CloudWatch allows for automated remediation through Alarms and Systems Manager (SSM) Runbooks. For example, you can create a CloudWatch Alarm that triggers when FreeableMemory drops below 10%. Instead of just paging an engineer, the alarm can trigger an AWS Lambda function that queries Performance Insights, identifies the session consuming the most memory, and automatically terminates it.

Leadership Summary

  • Standardize on Performance Insights: Do not rely purely on basic CloudWatch metrics.
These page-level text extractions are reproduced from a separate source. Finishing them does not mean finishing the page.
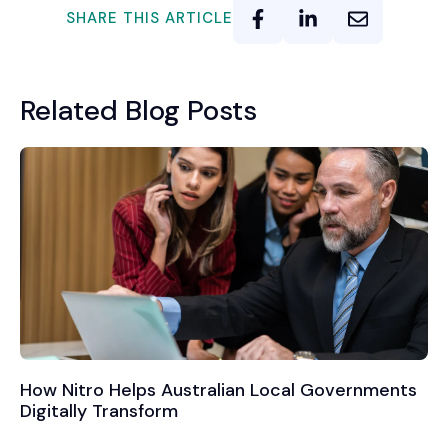
SHARE THIS ARTICLE
Related Blog Posts
How Nitro Helps Australian Local Governments
Digitally Transform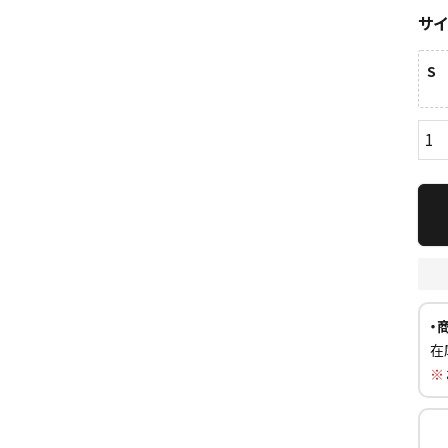
サ
S
ら探す
並び順
円 ～
円
・
在
※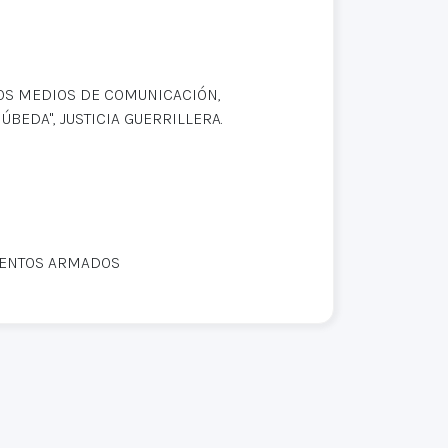
LOS MEDIOS DE COMUNICACIÓN,
BEDA", JUSTICIA GUERRILLERA.
IENTOS ARMADOS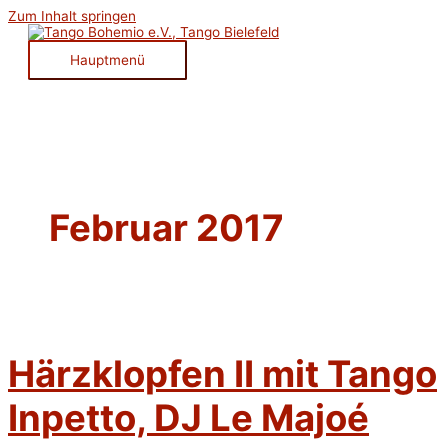
Zum Inhalt springen
Hauptmenü
Februar 2017
Härzklopfen II mit Tango
Inpetto, DJ Le Majoé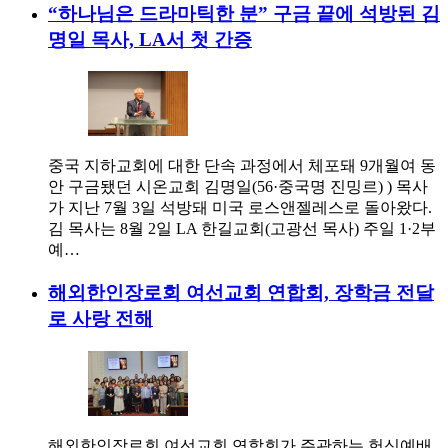
“하나님은 드라마틱한 분” 구금 끝에 석방된 김
명일 목사, LA서 첫 간증
중국 지하교회에 대한 단속 과정에서 체포돼 9개월여 동
안 구금됐던 시온교회 김명일(56·중국명 진밍르) ) 목사
가 지난 7월 3일 석방돼 미국 로스앤젤레스로 돌아왔다.
김 목사는 8월 2일 LA 한길교회(고광선 목사) 주일 1·2부
예…
해외한인장로회 여선교회 연합회, 장학금 전달
로 사랑 전해
해외한인장로회 여선교회 연합회가 주관하는 헌신예배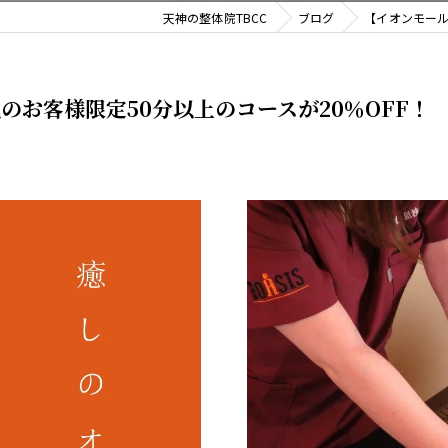
天神の整体院TBCC
ブログ
【イオンモール
お客様限定50分以上のコースが20％OFF！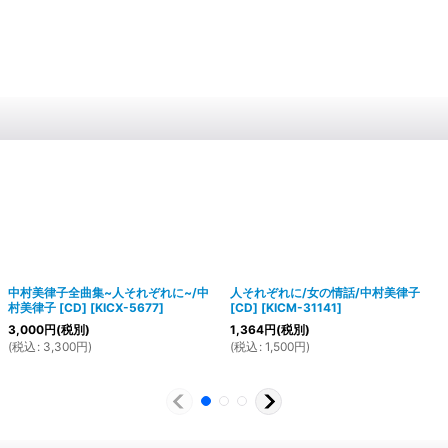
中村美律子全曲集~人それぞれに~/中
人それぞれに/女の情話/中村美律子
村美律子 [CD]
[
KICX-5677
]
[CD]
[
KICM-31141
]
3,000
円
(税別)
1,364
円
(税別)
(
税込
:
3,300
円
)
(
税込
:
1,500
円
)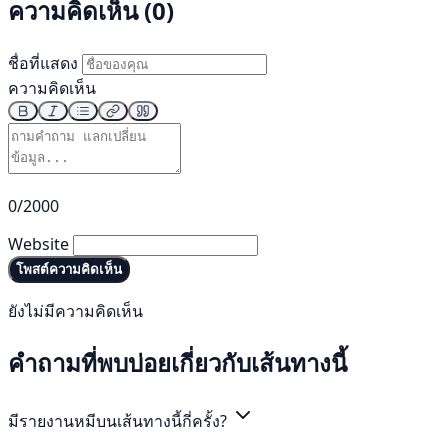
ความคิดเห็น (0)
ชื่อที่แสดง
ความคิดเห็น
0/2000
Website
โพสต์ความคิดเห็น
ยังไม่มีความคิดเห็น
คำถามที่พบบ่อยเกี่ยวกับเส้นทางนี้
มีรายงานหมีบนเส้นทางนี้กี่ครั้ง?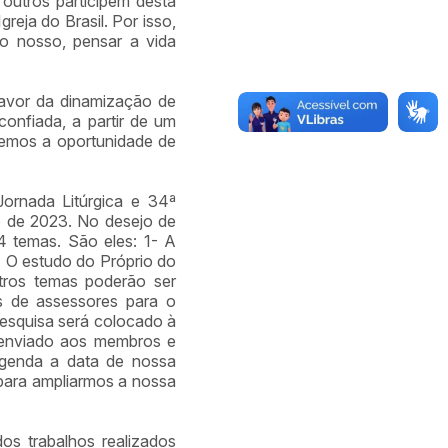
outros participem desta
reja do Brasil. Por isso,
o nosso, pensar a vida
avor da dinamização de
onfiada, a partir de um
eremos a oportunidade de
ornada Litúrgica e 34ª
o de 2023. No desejo de
4 temas. São eles: 1- A
- O estudo do Próprio do
outros temas poderão ser
s de assessores para o
pesquisa será colocado à
á enviado aos membros e
agenda a data de nossa
para ampliarmos a nossa
s trabalhos realizados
PI’s DBLoad is the only metric that accurately reflects database saturation.
  • Tag Your Queries: Mandate that application teams use SQL comments (e.g., /* route=checkout, user=123 */) so that PI can group database load by application feature.
  • Alert on Saturation, Not Averages: Set alarms on wait events and connection limits, not just 80% CPU utilization.

What to Do Next

  • Problem: Engineers SSH into bastion hosts and run SHOW PROCESSLIST during Aurora incidents because the default CloudWatch dashboard surfaces host saturation, not database saturation — CPUUtilization at 40% tells you nothing about 500 sessions waiting on a lock.
  • Solution: Make DBLoad sliced by wait event type the primary diagnostic signal in every Aurora incident — it’s the only metric that shows whether the database is blocked, I/O-bound, or genuinely CPU-saturated.
  • Proof: Simulate an I/O spike in staging and verify the corresponding CloudWatch alarm fires within 2 minutes with the wait event correctly identified — if the alarm fires on CPU and not DBLoad, the triage workflow hasn’t improved.
  • Action: Enable Performance Insights at 1-second granularity on all production Aurora clusters, add a DBLoad > vCPUs alarm with wait-event context, and require “Top SQL by Load” in the next database post-mortem.